Paul F. Roye, Director
Susan Nash, Associate Director
Division of Investment Management
Annette Nazareth, Director
Jennifer Lewis, Attorney
Division of Market Regulation
U.S. Securities and Exchange Commission
1 The Investment Company Institute is the national association of the American investment company industry. Its membership includes 8,678 open-end investment companies (“mutual funds”), 555 closed-end investment companies, 106 exchange-traded funds, and six sponsors of unit investment trusts. Its mutual fund members have assets of about $6.697 trillion, accounting for approximately 95 percent of total industry assets, and 90.2 million individual shareholders.
2 SEC Release No. 34-48125 (July 2, 2003) [68 FR 41194 (July 10, 2003)] (“Proposing Release”).
3 See SEC Release No. 34-47672 (April 11, 2003) [68 FR 19051 (April 17, 2003)].
4 See Section 17 of the Investment Company Act.
5 See Section 17(a)(3) of the Investment Company Act.
6 See Section 17(e) of the Investment Company Act.
7 See Section 17(f) of the Investment Company Act.
8 See Rule 30a-2 under the Investment Company Act.
9 Because registered investment companies typically do not have employees, we note that the proposed code of conduct requirements would, in most instances, only apply to an investment company’s directors and officers. There are, however, several closed-end investment companies that are internally managed and that, therefore, have employees.
10 See Release 34-47672 at 19052, supra note 3, stating that the proposed code of conduct requirement as well as certain other proposed requirements are “unnecessary for closed-end management companies given the pervasive federal regulation applicable to them” and that none of the proposed requirements are necessary for exchange-traded investment companies.
11 Proposing Release at 41195
12 See Rule 30d-1 under the Investment Company Act (generally exempting registered investment companies from the requirement to file quarterly reports) and Rules 13a-11 and 15d-11(b) under the Securities Exchange Act of 1934 (generally exempting registered investment companies from Form 8-K filing requirements). Regulation Blackout Trading Restriction represents the only instance where the SEC has required investment companies to report on Form 8-K. In one other instance, Regulation Fair Disclosure, the SEC permitted investment companies to use Form 8-K as one of several alternative permissible methods for reporting.
13 Items 2(d) and 2(e) of Form N-CSR and Instructions 102P3 (a)(4) and (a)(9) of Form N-SAR. In contrast, the SEC required operating companies to disclose waivers on Form 8-K or, alternatively, on their Internet websites.
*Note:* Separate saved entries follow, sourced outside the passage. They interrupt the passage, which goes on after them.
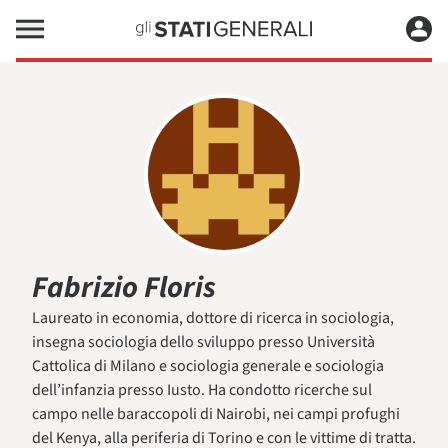
Fabrizio Floris
Laureato in economia, dottore di ricerca in sociologia,
insegna sociologia dello sviluppo presso Università
Cattolica di Milano e sociologia generale e sociologia
dell’infanzia presso Iusto. Ha condotto ricerche sul
campo nelle baraccopoli di Nairobi, nei campi profughi
del Kenya, alla periferia di Torino e con le vittime di tratta.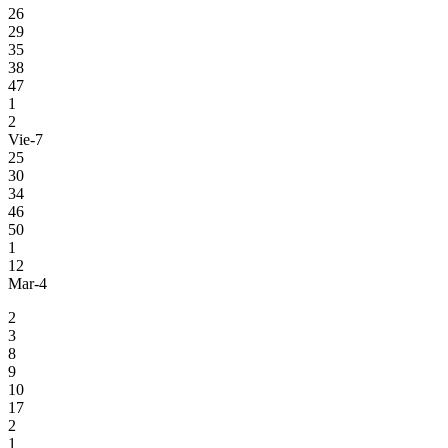
26
29
35
38
47
1
2
Vie-7
25
30
34
46
50
1
12
Mar-4
2
3
8
9
10
17
2
1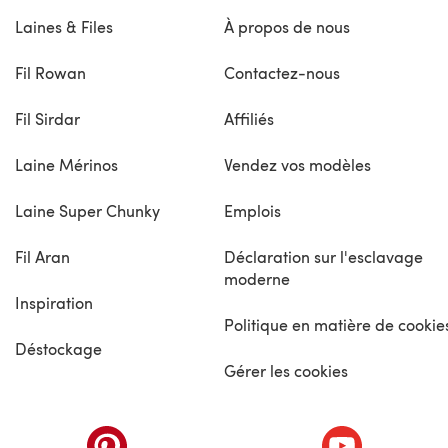
Laines & Files
À propos de nous
Fil Rowan
Contactez-nous
Fil Sirdar
Affiliés
Laine Mérinos
Vendez vos modèles
Laine Super Chunky
Emplois
Fil Aran
Déclaration sur l'esclavage
moderne
Inspiration
Politique en matière de cookie
Déstockage
Gérer les cookies
nouvel onglet)
(s'ouvre dans un nouvel onglet)
(s'ouvre dans 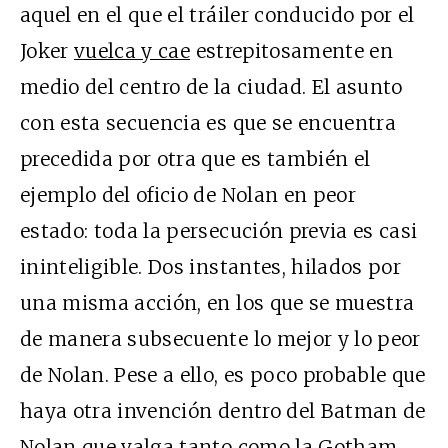
aquel en el que el tráiler conducido por el
Joker
vuelca y cae
estrepitosamente en
medio del centro de la ciudad. El asunto
con esta secuencia es que se encuentra
precedida por otra que es también el
ejemplo del oficio de Nolan en peor
estado: toda la persecución previa es casi
ininteligible. Dos instantes, hilados por
una misma acción, en los que se muestra
de manera subsecuente lo mejor y lo peor
de Nolan. Pese a ello, es poco probable que
haya otra invención dentro del Batman de
Nolan que valga tanto como la Gotham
See Items 10 of Form 8-K.
14 We note that there is a statement in the interpretive material accompanying proposed Rule 4350(m) suggesting that Nasdaq-listed issuers would be required to report “violators” of the law to “appropriate authorities.” See Proposing Release at 41195. We request Nasdaq to clarify that reporting violations of laws, rules, and regulations to appropriate personnel within a particular company would be sufficient for the purposes of a Nasdaq code of conduct. The recommended clarification would make the Nasdaq code of conduct more consistent with Commission rules implementing Section 406 of the Sarbanes-Oxley Act and the NYSE’s proposal regarding codes of conduct.